Box made by Artec-Pilen (from Ibi, Alicante) with a Caja Rural team car (Kelme, ONCE and Reynolds teams cars were also available) and four Aludo-inspired cyclists. They are very similar to those used for the game Sprint, but the colour of the bicycle is different. I have seen such boxes with Sotorres Starlux and Salza-inspired riders too. These boxes were made in the late 1980s or early 1990s.

 

 

These riders are flatter than the rest featured in this section. They are almost 2-dimensional (I should have included a zenital picture), not so dissimilar from the mid-sized Montaplex set. However, these are made of stiff (thus easy breakable) plastic. The former owner inscribed the names of late-60s-early-1970s cyclists. Some of them were not so famous outside Spain (Eduardo Castelló, Jesús Aranzabal, Andrés Gandarias). Wagtmans was not so well-known either (and has his name misspelled). I guess the owner had a much bigger peloton and/or a penchant for obscure riders.

 

 

Here is an unusual colour variation. These rider is wearing the colours of the Spanish Republican flag (though inverted, red should have been on top and purple on bottom). I found it quite recently, though it is obviiously not so recent. What makes this one special is that it  could not have been sold (or even made) in Spain before 1975, as we still were under a fascist dictatorship. By the way, the Spanish cyclists in the 1936 Tour de France (running for the mixed Spain/Luxembourg team) were wearing jerseis in the republican colours (though all the available pictures are black and white). The Spanish civil war was declared during the Tour, but the cyclist finished the race nevertheless (and some of them did not return to Spain).

 

 

UNPAINTED CYCLISTS

Unpainted cyclists were mostly sold on the street vendor channel, or distributed as bonuses with various products. According to Jesús Hermida, at one point there were in Spain around one thousand small manufacturers with plastic injection machines producing all kinds of plastic figurines in a huge variety of sizes and packages, sometimes operating from their own homes. They made their own molds, almost always illegal copies of other brands products.

 

 



Assortment of Spanish 1970s kiosk  cyclists.
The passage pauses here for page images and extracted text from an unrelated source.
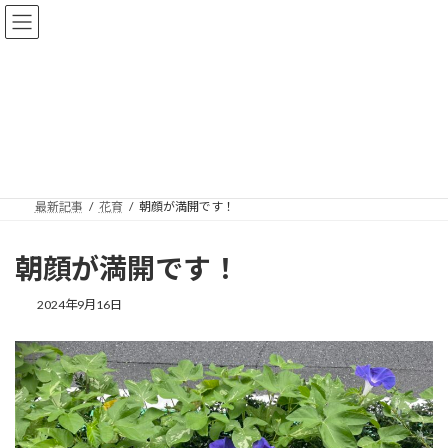
コ
ナ
ン
ビ
テ
ゲ
ン
ー
ツ
シ
へ
ョ
花育
ス
ン
キ
に
ッ
移
プ
動
最新記事
花育
朝顔が満開です！
朝顔が満開です！
2024年9月16日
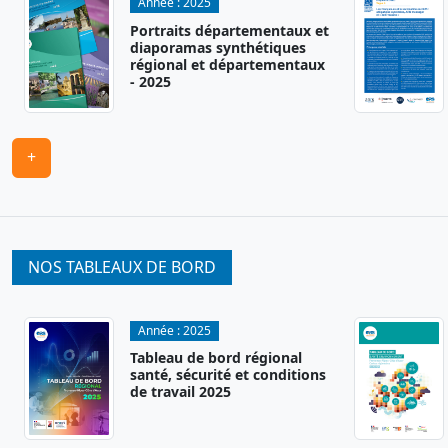
Année :
2025
Portraits départementaux et
diaporamas synthétiques
régional et départementaux
- 2025
+
NOS TABLEAUX DE BORD
Année :
2025
Tableau de bord régional
santé, sécurité et conditions
de travail 2025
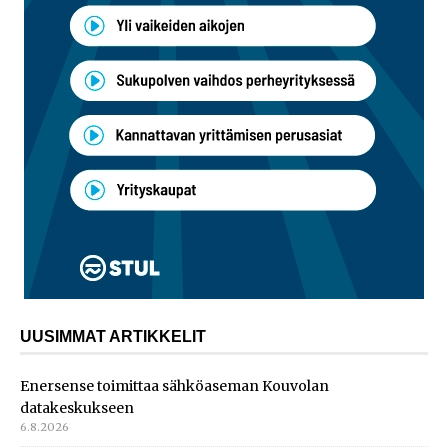
UUSIMMAT ARTIKKELIT
Enersense toimittaa sähköaseman Kouvolan
datakeskukseen
6.8.2026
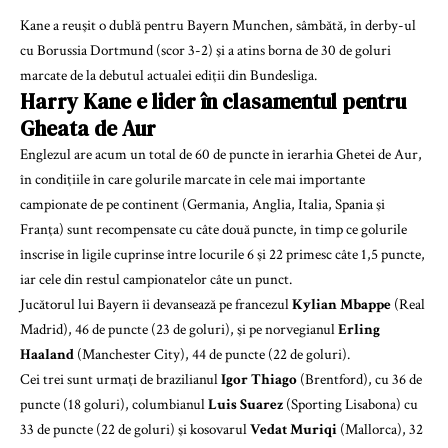
Kane a reuşit o dublă pentru Bayern Munchen, sâmbătă, în derby-ul
cu Borussia Dortmund (scor 3-2) şi a atins borna de 30 de goluri
marcate de la debutul actualei ediţii din Bundesliga.
Harry Kane e lider în clasamentul pentru
Gheata de Aur
Englezul are acum un total de 60 de puncte în ierarhia Ghetei de Aur,
în condiţiile în care golurile marcate în cele mai importante
campionate de pe continent (Germania, Anglia, Italia, Spania şi
Franţa) sunt recompensate cu câte două puncte, în timp ce golurile
înscrise în ligile cuprinse între locurile 6 şi 22 primesc câte 1,5 puncte,
iar cele din restul campionatelor câte un punct.
Jucătorul lui Bayern îi devansează pe francezul
Kylian Mbappe
(Real
Madrid), 46 de puncte (23 de goluri), şi pe norvegianul
Erling
Haaland
(Manchester City), 44 de puncte (22 de goluri).
Cei trei sunt urmaţi de brazilianul
Igor Thiago
(Brentford), cu 36 de
puncte (18 goluri), columbianul
Luis Suarez
(Sporting Lisabona) cu
33 de puncte (22 de goluri) şi kosovarul
Vedat Muriqi
(Mallorca), 32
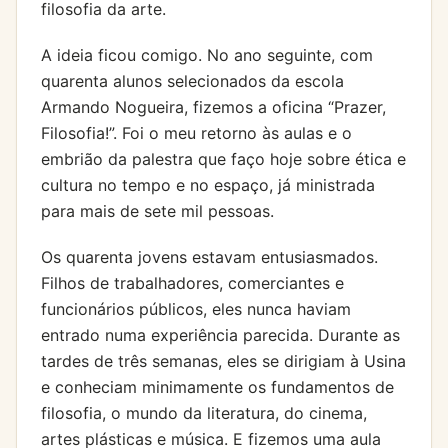
filosofia da arte.
A ideia ficou comigo. No ano seguinte, com
quarenta alunos selecionados da escola
Armando Nogueira, fizemos a oficina “Prazer,
Filosofia!”. Foi o meu retorno às aulas e o
embrião da palestra que faço hoje sobre ética e
cultura no tempo e no espaço, já ministrada
para mais de sete mil pessoas.
Os quarenta jovens estavam entusiasmados.
Filhos de trabalhadores, comerciantes e
funcionários públicos, eles nunca haviam
entrado numa experiência parecida. Durante as
tardes de três semanas, eles se dirigiam à Usina
e conheciam minimamente os fundamentos de
filosofia, o mundo da literatura, do cinema,
artes plásticas e música. E fizemos uma aula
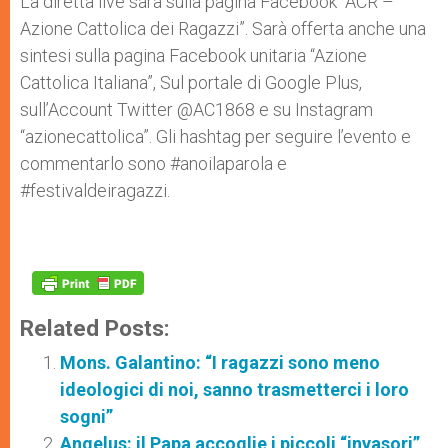
La diretta live sarà sulla pagina Facebook “ACR –
Azione Cattolica dei Ragazzi”. Sarà offerta anche una
sintesi sulla pagina Facebook unitaria “Azione
Cattolica Italiana”, Sul portale di Google Plus,
sull’Account Twitter @AC1868 e su Instagram
“azionecattolica”. Gli hashtag per seguire l’evento e
commentarlo sono #anoilaparola e
#festivaldeiragazzi.
Related Posts:
Mons. Galantino: “I ragazzi sono meno
ideologici di noi, sanno trasmetterci i loro
sogni”
Angelus: il Papa accoglie i piccoli “invasori”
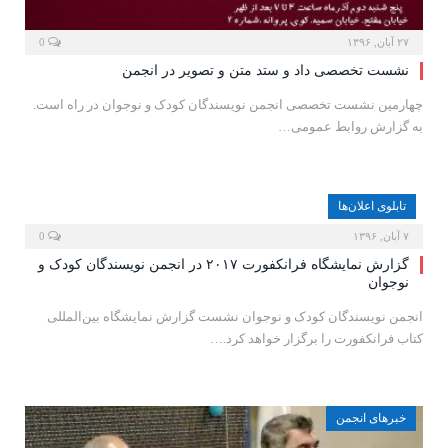
۲۷ آبان, ۱۳۹۶
0
نشست تخصصی داد و ستد متن و تصویر در انجمن
چهارمین نشست تخصصی انجمن نویسندگان کودک و نوجوان در راه است.
به گزارش روابط عمومی…
تابلوی اعلان‌ها
۷ آبان, ۱۳۹۶
0
گزارش نمایشگاه فرانکفورت ۲۰۱۷ در انجمن نویسندگان کودک و
نوجوان
انجمن نویسندگان کودک و نوجوان نشست گزارش نمایشگاه بین‌المللی
کتاب فرانکفورت را برگزار خواهد کرد.…
خبرهای انجمن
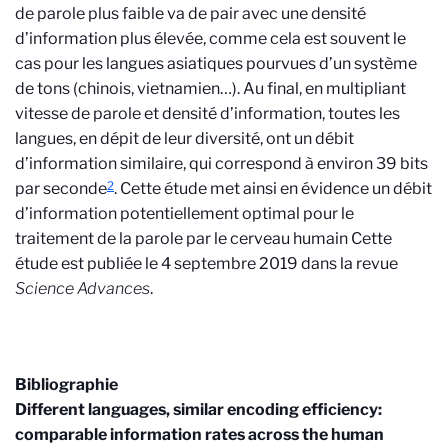
de parole plus faible va de pair avec une densité
d’information plus élevée, comme cela est souvent le
cas pour les langues asiatiques pourvues d’un système
de tons (chinois, vietnamien…). Au final, en multipliant
vitesse de parole et densité d’information, toutes les
langues, en dépit de leur diversité, ont un débit
d’information similaire, qui correspond à environ 39 bits
2
par seconde
. Cette étude met ainsi en évidence un débit
d’information potentiellement optimal pour le
traitement de la parole par le cerveau humain Cette
étude est publiée le 4 septembre 2019 dans la revue
Science Advances
.
Bibliographie
Different languages, similar encoding efficiency:
comparable information rates across the human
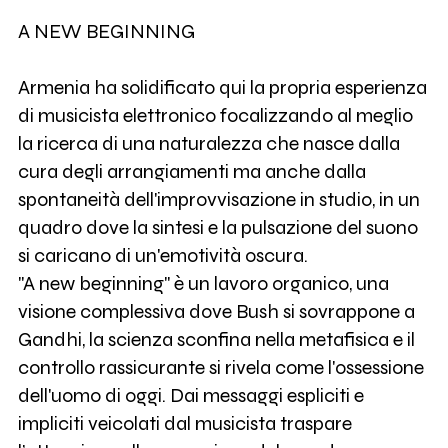
A NEW BEGINNING
Armenia ha solidificato qui la propria esperienza
di musicista elettronico focalizzando al meglio
la ricerca di una naturalezza che nasce dalla
cura degli arrangiamenti ma anche dalla
spontaneità dell'improvvisazione in studio, in un
quadro dove la sintesi e la pulsazione del suono
si caricano di un'emotività oscura.
"A new beginning" è un lavoro organico, una
visione complessiva dove Bush si sovrappone a
Gandhi, la scienza sconfina nella metafisica e il
controllo rassicurante si rivela come l'ossessione
dell'uomo di oggi. Dai messaggi espliciti e
impliciti veicolati dal musicista traspare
These cyclists are 52 mm long. As you can see, there are 6 different positions, though some are not so different. These cyclists are not only of the same size, but all of them are very flat and unstable. Their base is 42x5 mm, in all six cases. But this does not compulsory means that they are from the same maker. Some may have been made by Esjusa for Montaplex bags, some maybe not. Besides, some of these are more common than others, which might be a sign of different origins. It's hard to tell.

 

 



On the other hand, these are definitely Montaplex two-position cyclists (52 mm).

 

 

 



As far as I know, these 50mm long riders might have been give as bonuses with Elena washing-machine detergent. Not sure, though.

 

 

 

Description written in December 2022.